M. P. Friedlander, M. Schmidt
SIAM Journal on Scientific Computing, 34(3):A1380–A1405, 2012

Abstract

Many structured data-fitting applications require the solution of an optimization problem involving a sum over a potentially large number of measurements. Incremental gradient algorithms oﬀer inexpensive iterations by sampling a subset of the terms in the sum; these methods can make great progress initially, but often slow as they approach a solution. In contrast, full-gradient methods achieve steady convergence at the expense of evaluating the full objective and gradient on each iteration. We explore hybrid methods that exhibit the beneﬁts of both approaches. Rate-of-convergence analysis shows that by controlling the sample size in an incremental-gradient algorithm, it is possible to maintain the steady convergence rates of full-gradient methods. We detail a practical quasi-Newton implementation based on this approach. Numerical experiments illustrate its potential beneﬁts.

Reproducible research

The following code facilitates the reproduction of all figures appearing in the paper.

Downloads

Most scripts use pre-computed data files to save time. When a required data file is missing it is automatically regenerated. To regenerate all experiments, simply delete the intermediate files in the +batching/results+ directory.

Getting started

Download the zip archive

2011FriedlanderSchmidt-experiments.zip (42M)

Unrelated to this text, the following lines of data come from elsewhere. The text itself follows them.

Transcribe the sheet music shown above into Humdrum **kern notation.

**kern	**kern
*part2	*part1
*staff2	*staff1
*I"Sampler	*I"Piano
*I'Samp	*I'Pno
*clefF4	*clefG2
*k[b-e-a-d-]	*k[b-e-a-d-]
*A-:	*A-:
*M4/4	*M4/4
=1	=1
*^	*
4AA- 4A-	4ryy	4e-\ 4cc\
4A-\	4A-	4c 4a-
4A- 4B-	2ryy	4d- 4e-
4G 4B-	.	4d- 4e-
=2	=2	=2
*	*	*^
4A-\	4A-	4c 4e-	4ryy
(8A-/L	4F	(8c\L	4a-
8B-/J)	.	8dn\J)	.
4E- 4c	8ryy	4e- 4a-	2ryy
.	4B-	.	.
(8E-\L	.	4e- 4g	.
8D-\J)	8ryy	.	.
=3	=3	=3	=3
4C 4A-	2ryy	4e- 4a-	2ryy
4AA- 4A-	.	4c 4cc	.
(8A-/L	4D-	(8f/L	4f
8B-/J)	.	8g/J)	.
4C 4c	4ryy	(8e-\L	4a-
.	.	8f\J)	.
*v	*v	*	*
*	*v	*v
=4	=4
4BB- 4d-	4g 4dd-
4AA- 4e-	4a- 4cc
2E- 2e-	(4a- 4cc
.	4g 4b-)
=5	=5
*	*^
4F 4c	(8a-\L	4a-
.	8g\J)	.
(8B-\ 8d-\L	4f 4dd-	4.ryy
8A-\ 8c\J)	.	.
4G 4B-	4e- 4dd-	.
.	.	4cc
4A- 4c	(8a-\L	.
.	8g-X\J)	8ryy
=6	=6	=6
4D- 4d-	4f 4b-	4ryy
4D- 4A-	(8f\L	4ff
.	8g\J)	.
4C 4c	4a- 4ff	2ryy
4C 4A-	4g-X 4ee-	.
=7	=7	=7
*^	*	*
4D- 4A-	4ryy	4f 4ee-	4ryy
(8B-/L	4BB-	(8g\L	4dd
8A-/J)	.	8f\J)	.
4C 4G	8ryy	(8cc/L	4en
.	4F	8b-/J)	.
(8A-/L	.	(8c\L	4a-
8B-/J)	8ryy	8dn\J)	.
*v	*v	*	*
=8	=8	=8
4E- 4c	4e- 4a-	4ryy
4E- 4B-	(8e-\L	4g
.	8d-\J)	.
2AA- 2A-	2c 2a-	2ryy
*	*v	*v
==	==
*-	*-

in a suitable directory and unzip. Next, start Matlab, change to the resulting hybrid directory and type addpath(genpath(pwd)) to set up all required paths.

# Run demo, similar Figure 5.5:
>> example_batching

# Run the experiments in the paper (assumes existing results files removed):
>> expBatching_runAll

# Reproduce all the plots in the paper:
>> expBatching_plotAll

BiBTeX

@article{FriedlanderSchmidt2012,
  author = {M. P. Friedlander and M. Schmidt},
  title = {Hybrid deterministic-stochastic methods for data fitting},
  journal = {SIAM J. Scientific Computing},
  volume = {34},
  number = {3},
  pages = {A1380–A1405},
  year = {2012}
}